CMS rates Father Murray, A Villa Center's staffing level at 3 out of 5 stars, which is average compared to other nursing homes. Staff turnover is 43%, compared to the Michigan average of 46%. This relatively stable workforce can support continuity of care.

What Have Inspectors Found at Father Murray, A Villa Center?

State health inspectors documented 44 deficiencies at Father Murray, A Villa Center during 2022 to 2025. These included: 2 that caused actual resident harm and 42 with potential for harm. Deficiencies causing actual harm indicate documented cases where residents experienced negative health consequences.

Who Owns and Operates Father Murray, A Villa Center?

Father Murray, A Villa Center is owned by a for-profit company. For-profit facilities operate as businesses with obligations to shareholders or private owners. The facility is operated by VILLA HEALTHCARE, a chain that manages multiple nursing homes. With 231 certified beds and approximately 200 residents (about 87% occupancy), it is a large facility located in Center Line, Michigan.

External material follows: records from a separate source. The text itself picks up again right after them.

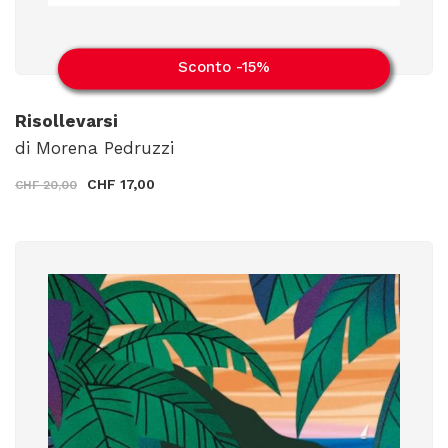
Sconto -15%
Risollevarsi
di Morena Pedruzzi
CHF 17,00
CHF 20,00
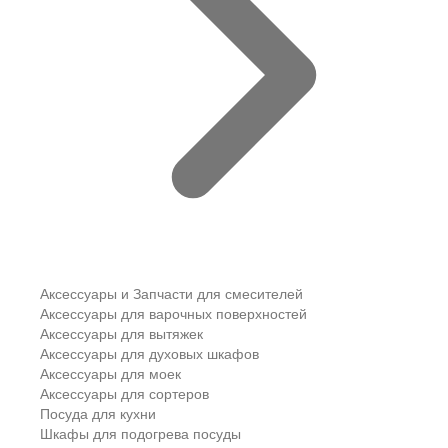
Аксессуары и Запчасти для смесителей
Аксессуары для варочных поверхностей
Аксессуары для вытяжек
Аксессуары для духовых шкафов
Аксессуары для моек
Аксессуары для сортеров
Посуда для кухни
Шкафы для подогрева посуды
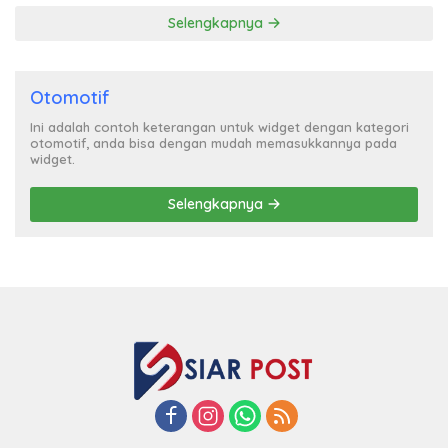
Selengkapnya
Otomotif
Ini adalah contoh keterangan untuk widget dengan kategori
otomotif, anda bisa dengan mudah memasukkannya pada
widget.
Selengkapnya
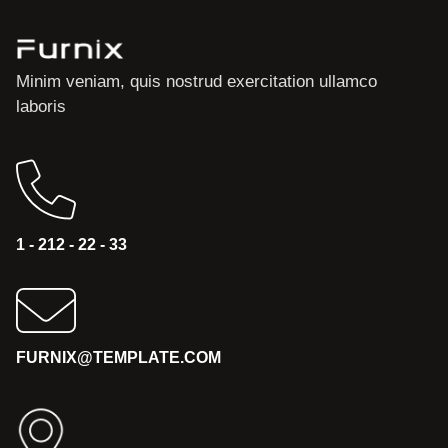
Minim veniam, quis nostrud exercitation ullamco
laboris
1 - 212 - 22 - 33
FURNIX@TEMPLATE.COM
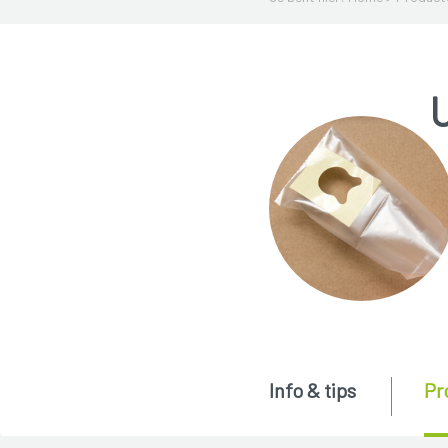
Info & tips
Pr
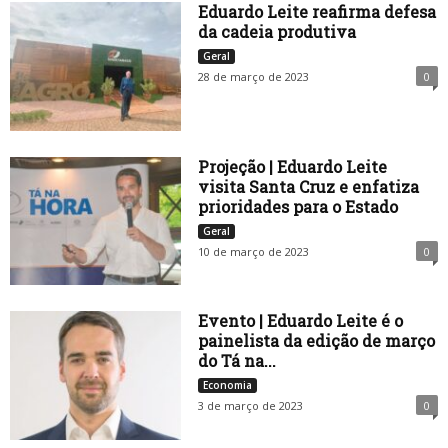
Eduardo Leite reafirma defesa
da cadeia produtiva
Geral
28 de março de 2023
0
Projeção | Eduardo Leite
visita Santa Cruz e enfatiza
prioridades para o Estado
Geral
10 de março de 2023
0
Evento | Eduardo Leite é o
painelista da edição de março
do Tá na...
Economia
3 de março de 2023
0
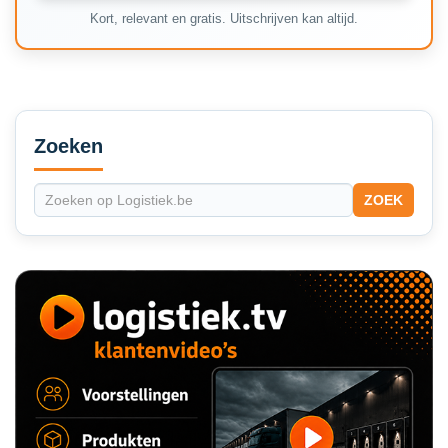
Kort, relevant en gratis. Uitschrijven kan altijd.
Secondary
Sidebar
Zoeken
ZOEK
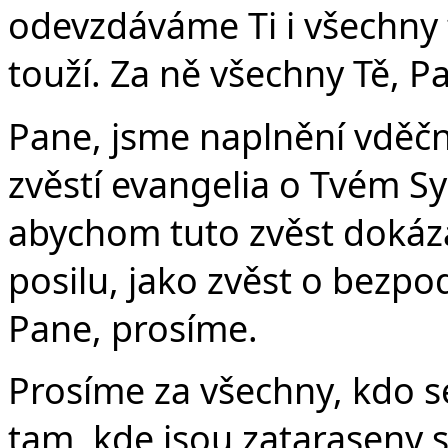
odevzdáváme Ti i všechny
touží. Za ně všechny Tě, P
Pane, jsme naplnění vděčno
zvěstí evangelia o Tvém S
abychom tuto zvěst dokáza
posilu, jako zvěst o bezpo
Pane, prosíme.
Prosíme za všechny, kdo se
tam, kde jsou zataraseny 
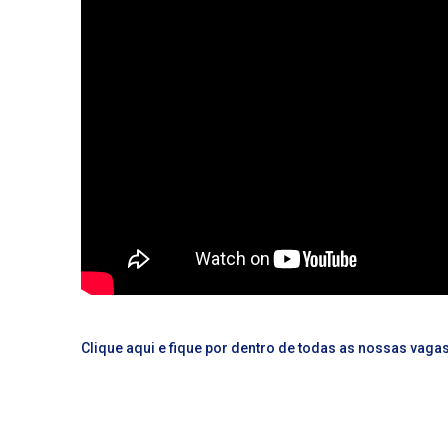
Clique aqui e fique por dentro de todas as nossas vagas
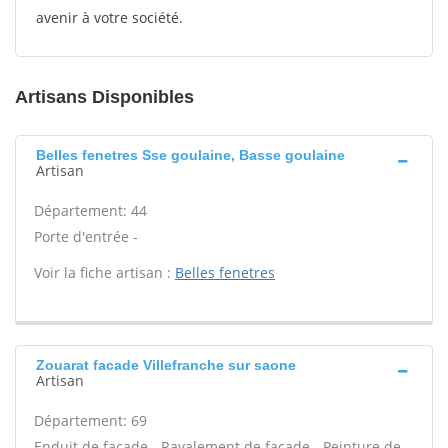
avenir à votre société.
Artisans Disponibles
Belles fenetres Sse goulaine, Basse goulaine
Artisan
Département: 44
Porte d'entrée -
Voir la fiche artisan :
Belles fenetres
Zouarat facade Villefranche sur saone
Artisan
Département: 69
Enduit de façade - Ravalement de façade - Peinture de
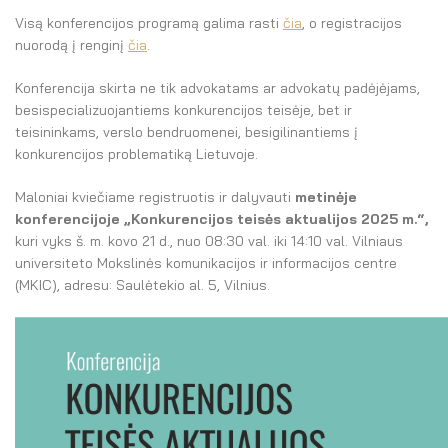
Visą konferencijos programą galima rasti
čia
,
o registracijos
nuorodą į renginį
čia
.
Konferencija skirta ne tik advokatams ar advokatų padėjėjams,
besispecializuojantiems konkurencijos teisėje, bet ir
teisininkams, verslo bendruomenei, besigilinantiems į
konkurencijos problematiką Lietuvoje.
Maloniai kviečiame registruotis ir dalyvauti
metinėje
konferencijoje „Konkurencijos teisės aktualijos 2025 m.“,
kuri vyks š. m. kovo 21 d., nuo 08:30 val. iki 14:10 val. Vilniaus
universiteto Mokslinės komunikacijos ir informacijos centre
(MKIC), adresu: Saulėtekio al. 5, Vilnius.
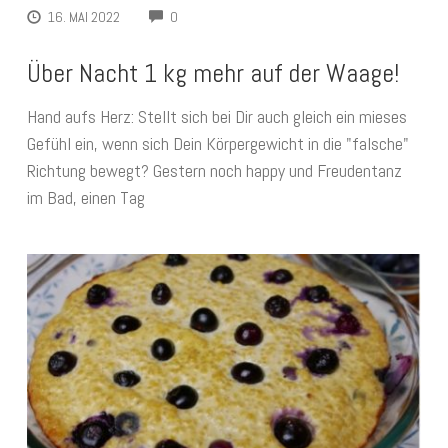
COMMENTS
16. MAI 2022
0
Über Nacht 1 kg mehr auf der Waage!
Hand aufs Herz: Stellt sich bei Dir auch gleich ein mieses
Gefühl ein, wenn sich Dein Körpergewicht in die "falsche"
Richtung bewegt? Gestern noch happy und Freudentanz
im Bad, einen Tag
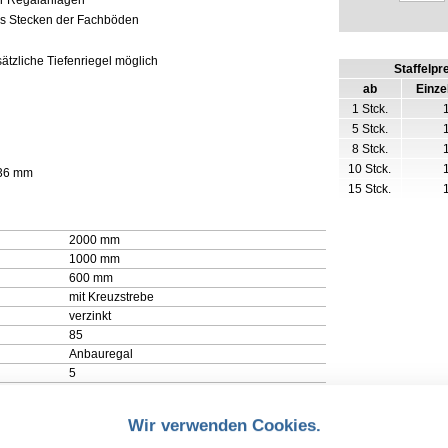
er Regalanlagen
es Stecken der Fachböden
ätzliche Tiefenriegel möglich
Staffelpr
ab
Einze
1 Stck.
5 Stck.
8 Stck.
10 Stck.
 36 mm
15 Stck.
2000 mm
1000 mm
600 mm
mit Kreuzstrebe
verzinkt
85
Anbauregal
5
1300 kg
85 kg
Wir verwenden Cookies.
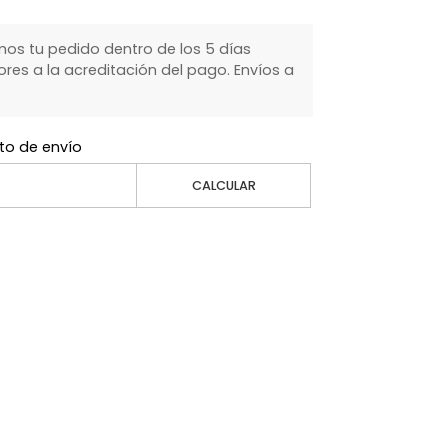
s tu pedido dentro de los 5 días
ores a la acreditación del pago. Envíos a
to de envío
CALCULAR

How Does Father Murray, A Villa Center Compare to Other Michigan Nursing Homes?

Compared to the 100 nursing homes in Michigan, Father Murray, A Villa Center's overall rating (3 stars) is below the state average of 3.1, staff turnover (43%) is near the state average of 46%, and health inspection rating (3 stars) is at the national benchmark.

What Should Families Ask When Visiting Father Murray, A Villa Center?

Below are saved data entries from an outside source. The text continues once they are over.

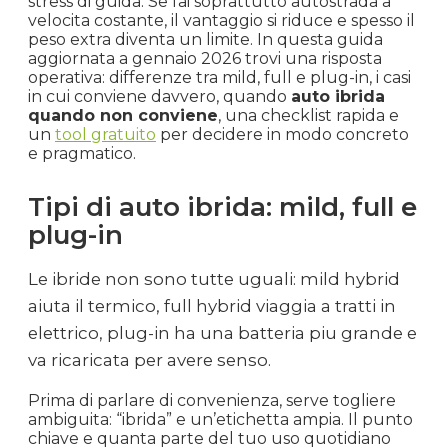
stress di guida. Se fai soprattutto autostrada a
velocita costante, il vantaggio si riduce e spesso il
peso extra diventa un limite. In questa guida
aggiornata a gennaio 2026 trovi una risposta
operativa: differenze tra mild, full e plug-in, i casi
in cui conviene davvero, quando
auto ibrida
quando non conviene
, una checklist rapida e
un
tool gratuito
per decidere in modo concreto
e pragmatico.
Tipi di auto ibrida: mild, full e
plug-in
Le ibride non sono tutte uguali: mild hybrid
aiuta il termico, full hybrid viaggia a tratti in
elettrico, plug-in ha una batteria piu grande e
va ricaricata per avere senso.
Prima di parlare di convenienza, serve togliere
ambiguita: “ibrida” e un’etichetta ampia. Il punto
chiave e quanta parte del tuo uso quotidiano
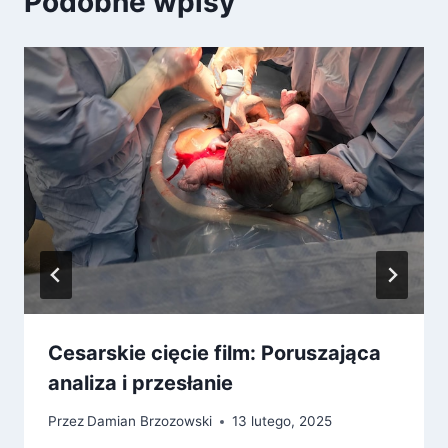
Podobne wpisy
Cesarskie cięcie film: Poruszająca
analiza i przesłanie
Przez
Damian Brzozowski
13 lutego, 2025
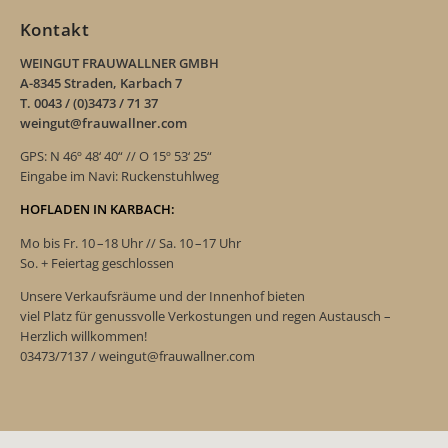
Kontakt
WEINGUT FRAUWALLNER GMBH
A-8345 Straden, Karbach 7
T. 0043 / (0)3473 / 71 37
weingut@frauwallner.com
GPS: N 46º 48‘ 40“ // O 15º 53‘ 25“
Eingabe im Navi: Ruckenstuhlweg
HOFLADEN IN KARBACH:
Mo bis Fr. 10 –18 Uhr // Sa. 10 –17 Uhr
So. + Feiertag geschlossen
Unsere Verkaufsräume und der Innenhof bieten
viel Platz für genussvolle Verkostungen und regen Austausch –
Herzlich willkommen!
03473/7137 / weingut@frauwallner.com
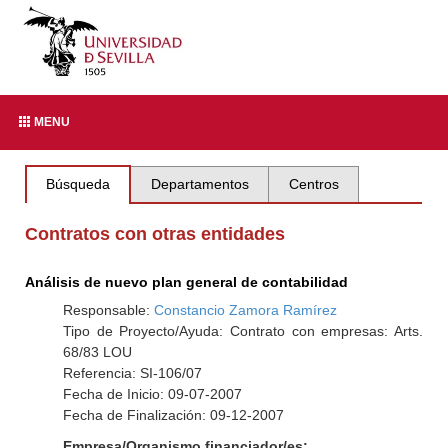
MENU
Búsqueda
Departamentos
Centros
Contratos con otras entidades
Análisis de nuevo plan general de contabilidad
Responsable:
Constancio Zamora Ramírez
Tipo de Proyecto/Ayuda: Contrato con empresas: Arts.
68/83 LOU
Referencia: SI-106/07
Fecha de Inicio: 09-07-2007
Fecha de Finalización: 09-12-2007
Empresa/Organismo financiador/es:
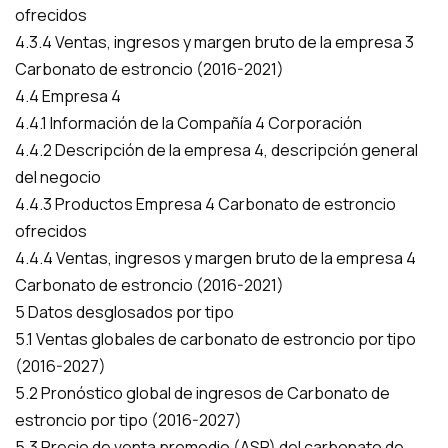
ofrecidos
4.3.4 Ventas, ingresos y margen bruto de la empresa 3
Carbonato de estroncio (2016-2021)
4.4 Empresa 4
4.4.1 Información de la Compañía 4 Corporación
4.4.2 Descripción de la empresa 4, descripción general
del negocio
4.4.3 Productos Empresa 4 Carbonato de estroncio
ofrecidos
4.4.4 Ventas, ingresos y margen bruto de la empresa 4
Carbonato de estroncio (2016-2021)
5 Datos desglosados por tipo
5.1 Ventas globales de carbonato de estroncio por tipo
(2016-2027)
5.2 Pronóstico global de ingresos de Carbonato de
estroncio por tipo (2016-2027)
5.3 Precio de venta promedio (ASP) del carbonato de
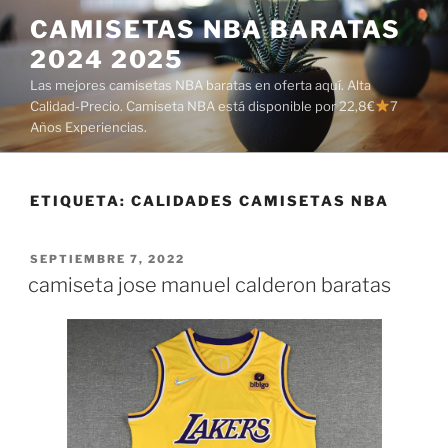
Saltar
CAMISETAS NBA BARATAS
al
2024 2025
contenido
Las mejores camisetas NBA baratas en oferta aquí. Alta
Calidad-Precio. Camiseta NBA está disponible por 22,8€
7
Años Experiencias.
ETIQUETA:
CALIDADES CAMISETAS NBA
PUBLICADO
SEPTIEMBRE 7, 2022
EL
camiseta jose manuel calderon baratas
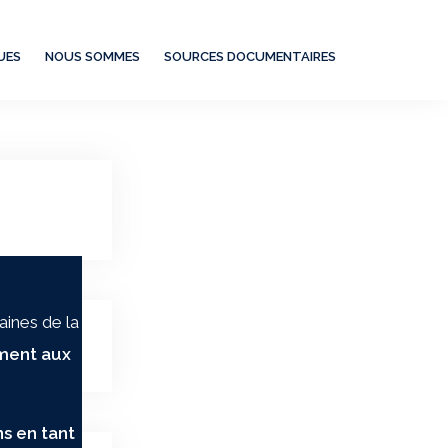
UES
NOUS SOMMES
SOURCES DOCUMENTAIRES
ines de la
’anomalies
ement aux
s en tant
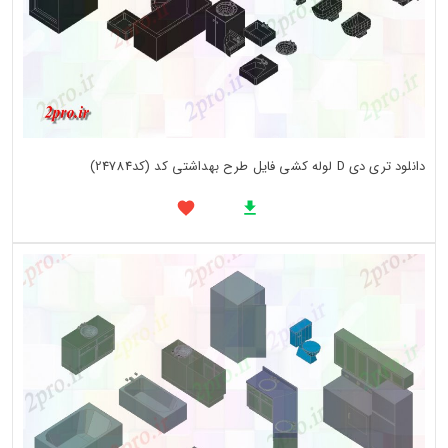
دانلود تری دی D لوله کشی فایل طرح بهداشتی کد (کد24784)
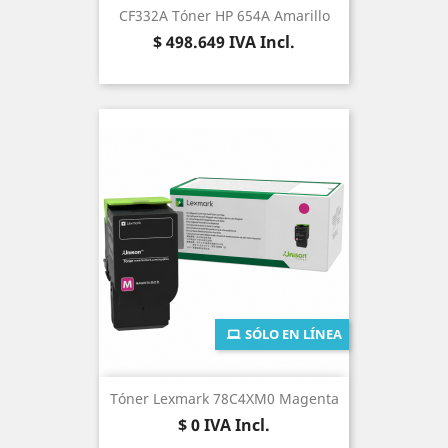
CF332A Tóner HP 654A Amarillo
Precio
$ 498.649
IVA Incl.
SÓLO EN LÍNEA
Tóner Lexmark 78C4XM0 Magenta
Precio
$ 0
IVA Incl.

Based on this facility's data, families visiting should ask: "Can I visit during a mealtime to observe dining assistance and food quality?" "How do you handle medical emergencies, and what is your hospital transfer rate?" "Can I speak with family members of current residents about their experience?"

Is Father Murray, A Villa Center Safe?

Based on CMS inspection data, Father Murray, A Villa Center has a clean safety record: no substantiated abuse findings (meaning no confirmed cases of resident harm), no Immediate Jeopardy citations (the most serious violation level indicating risk of serious injury or death), and is not on the Special Focus Facility watch list (a federal program monitoring the lowest-performing 1% of nursing homes). The facility has a 3-star overall rating and ranks #100 of 100 nursing homes in Michigan. While no facility is perfect, families should still ask about staff-to-resident ratios and recent inspection results during their visit.

Do Nurses at Father Murray, A Villa Center Stick Around?

Father Murray, A Villa Center has a staff turnover rate of 43%, which is about average for Michigan nursing homes (state average: 46%). Moderate turnover is common in nursing homes, but families should still ask about staff tenure and how the facility maintains care continuity when employees leave.

Was Father Murray, A Villa Center Ever Fined?

Father Murray, A Villa Center has no federal fines on record. CMS issues fines when nursing homes fail to meet care standards or don't correct problems found during inspections. The absence of fines suggests the facility has either maintained compliance or corrected any issues before penalties were assessed. This is a positive indicator, though families should still review recent inspection reports for the full picture.

Is Father Murray, A Villa Center on Any Federal Watch List?

Father Murray, A Villa Center is not on any federal watch list. The most significant is the Special Focus Facility (SFF) program, which identifies the bottom 1% of nursing homes nationally based on persistent, serious quality problems. Not being on this list means the facility has avoided the pattern of deficiencies that triggers enhanced federal oversight. This is a positive indicator, though families should still review the facility's inspection history directly.